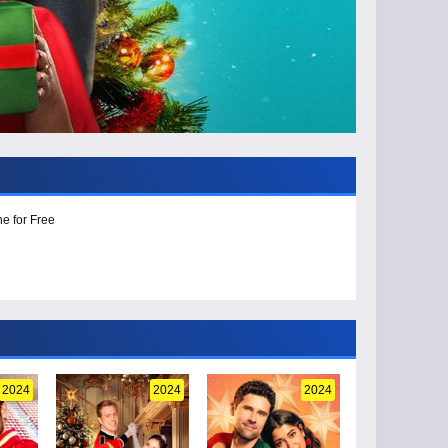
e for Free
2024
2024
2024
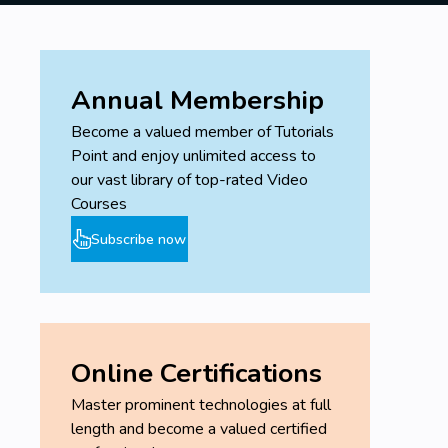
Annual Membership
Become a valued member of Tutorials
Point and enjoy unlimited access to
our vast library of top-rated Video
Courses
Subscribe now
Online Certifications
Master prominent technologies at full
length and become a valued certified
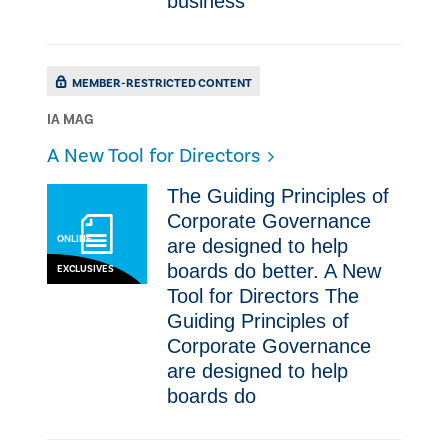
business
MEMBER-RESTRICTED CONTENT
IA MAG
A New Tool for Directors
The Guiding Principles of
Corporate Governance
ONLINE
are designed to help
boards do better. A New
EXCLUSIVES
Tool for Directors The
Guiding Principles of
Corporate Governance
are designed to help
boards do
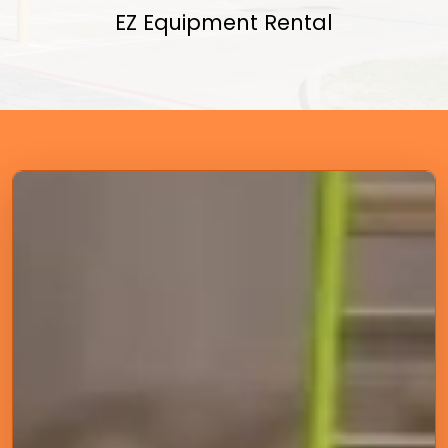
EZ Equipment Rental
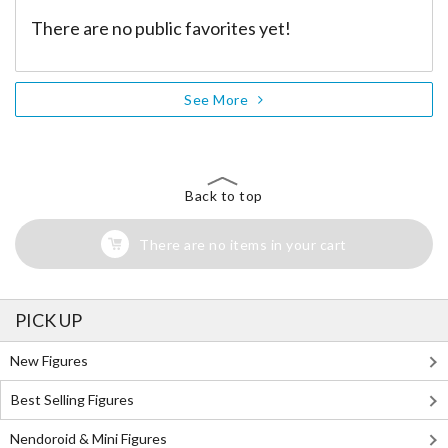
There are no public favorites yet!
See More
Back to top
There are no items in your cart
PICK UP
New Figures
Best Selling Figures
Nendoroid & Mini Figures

•••

## [Work item]
Starting at the line above that holds "Annual Membership", repeat every line exactly down to and including the line that holds "A New Tool for Directors", then stop. Do not carry over any pictures.

## [Worked solution]
Annual Membership
Become a valued member of Tutorials
Point and enjoy unlimited access to
our vast library of top-rated Video
Courses
Subscribe now
Online Certifications
Master prominent technologies at full
length and become a valued certified
business
MEMBER-RESTRICTED CONTENT
IA MAG
A New Tool for Directors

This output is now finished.